La Damnation de Faust suscita fort peu d’enthousiasme lors de sa création à l’Opéra-Comique le 6 décembre 1846. Le public fut déconcerté par l’aspect novateur de sa conception. S’agissait-il d’une sorte de symphonie avec chant comme on a pu l’écrire à l’époque dans la fameuse Revue des Deux Mondes ? Pouvait-on encore parler d’ « opéra » ou s’agissait-il d’un « oratorio » ? Dans ses Mémoires, Berlioz revient sur cet échec :
« Rien dans ma carrière d’artiste ne m’a plus profondément blessé que cette indifférence inattendue. La découverte fut cruelle, mais utile au moins, en ce sens que j’en profitai, et que depuis lors, il ne m’est pas arrivé d’aventurer vingt francs sur la foi de l’amour du public parisien pour ma musique ».
En dépit de ses efforts pour assurer la publicité d’une œuvre dans laquelle il s’est totalement investi, le compositeur dirige devant une salle à moitié vide. Cet échec provoque la ruine de Berlioz. La Damnation de Faust ne devait plus jamais être donnée en France de son vivant alors qu’elle sera jouée à l’étranger, et bien accueillie, notamment en Allemagne, à Weimar, grâce au dédicataire de la partition, Franz Liszt. Il fallut attendre 1877 pour qu’Edouard Colonne et Jules Pasdeloup inscrivent La Damnation au programme du Châtelet où elle fut donnée dans son intégralité. Et plus d’une cinquantaine d’années après sa première exécution en concert à l’Opéra-Comique, l’ouvrage est enfin mis en scène pour la première fois à l’Opéra de Monte-Carlo en 1893 sous l’impulsion de son directeur, Raoul Gunsburg (1860-1955).
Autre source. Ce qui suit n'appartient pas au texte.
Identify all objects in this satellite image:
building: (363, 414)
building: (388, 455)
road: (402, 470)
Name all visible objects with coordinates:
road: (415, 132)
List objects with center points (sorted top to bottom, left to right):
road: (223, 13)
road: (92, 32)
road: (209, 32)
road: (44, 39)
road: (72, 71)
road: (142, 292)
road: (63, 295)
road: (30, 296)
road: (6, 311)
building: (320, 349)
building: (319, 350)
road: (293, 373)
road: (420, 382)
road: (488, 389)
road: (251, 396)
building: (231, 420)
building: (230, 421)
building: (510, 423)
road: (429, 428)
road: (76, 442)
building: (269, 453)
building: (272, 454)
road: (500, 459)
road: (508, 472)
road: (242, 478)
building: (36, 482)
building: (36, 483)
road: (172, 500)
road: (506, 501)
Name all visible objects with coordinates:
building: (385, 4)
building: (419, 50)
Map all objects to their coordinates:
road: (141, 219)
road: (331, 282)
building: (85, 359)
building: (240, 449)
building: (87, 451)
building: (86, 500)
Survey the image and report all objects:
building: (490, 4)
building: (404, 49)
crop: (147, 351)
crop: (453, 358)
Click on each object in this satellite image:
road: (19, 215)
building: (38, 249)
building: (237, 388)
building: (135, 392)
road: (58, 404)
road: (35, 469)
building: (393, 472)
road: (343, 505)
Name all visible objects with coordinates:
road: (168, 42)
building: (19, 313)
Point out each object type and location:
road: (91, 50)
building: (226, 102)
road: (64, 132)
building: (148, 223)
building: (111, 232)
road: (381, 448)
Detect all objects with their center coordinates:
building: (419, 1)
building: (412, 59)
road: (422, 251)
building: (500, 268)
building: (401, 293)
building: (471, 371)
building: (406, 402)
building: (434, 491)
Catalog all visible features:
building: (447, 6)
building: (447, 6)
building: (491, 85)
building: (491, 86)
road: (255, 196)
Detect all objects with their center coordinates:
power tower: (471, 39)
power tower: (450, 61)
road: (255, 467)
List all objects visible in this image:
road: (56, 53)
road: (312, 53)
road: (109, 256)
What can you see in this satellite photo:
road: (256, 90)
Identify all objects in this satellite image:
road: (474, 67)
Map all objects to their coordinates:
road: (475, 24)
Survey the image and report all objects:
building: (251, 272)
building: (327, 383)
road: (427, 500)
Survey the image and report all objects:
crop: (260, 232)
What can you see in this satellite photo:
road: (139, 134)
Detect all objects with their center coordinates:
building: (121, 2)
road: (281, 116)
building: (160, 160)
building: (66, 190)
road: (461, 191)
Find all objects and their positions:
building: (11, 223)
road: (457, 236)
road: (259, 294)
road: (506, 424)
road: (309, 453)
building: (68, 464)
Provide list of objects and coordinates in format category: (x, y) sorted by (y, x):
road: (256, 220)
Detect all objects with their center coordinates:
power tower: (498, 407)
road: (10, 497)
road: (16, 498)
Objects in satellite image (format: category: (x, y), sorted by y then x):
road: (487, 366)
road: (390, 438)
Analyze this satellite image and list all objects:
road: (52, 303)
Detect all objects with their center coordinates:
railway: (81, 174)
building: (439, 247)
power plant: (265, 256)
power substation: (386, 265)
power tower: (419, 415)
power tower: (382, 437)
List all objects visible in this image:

La Damnation entrera au répertoire de l’Opéra de Paris en 1910.
Une des plus belles partitions romantiques, parfois traitée de « monstre » en raison de son caractère hybride et fragmentaire, a finalement réussi à s’imposer sur les plus grandes scènes lyriques du monde entier, même si selon le mot de Théophile Gautier son compositeur l’avait essentiellement destinée à notre « scène idéale ».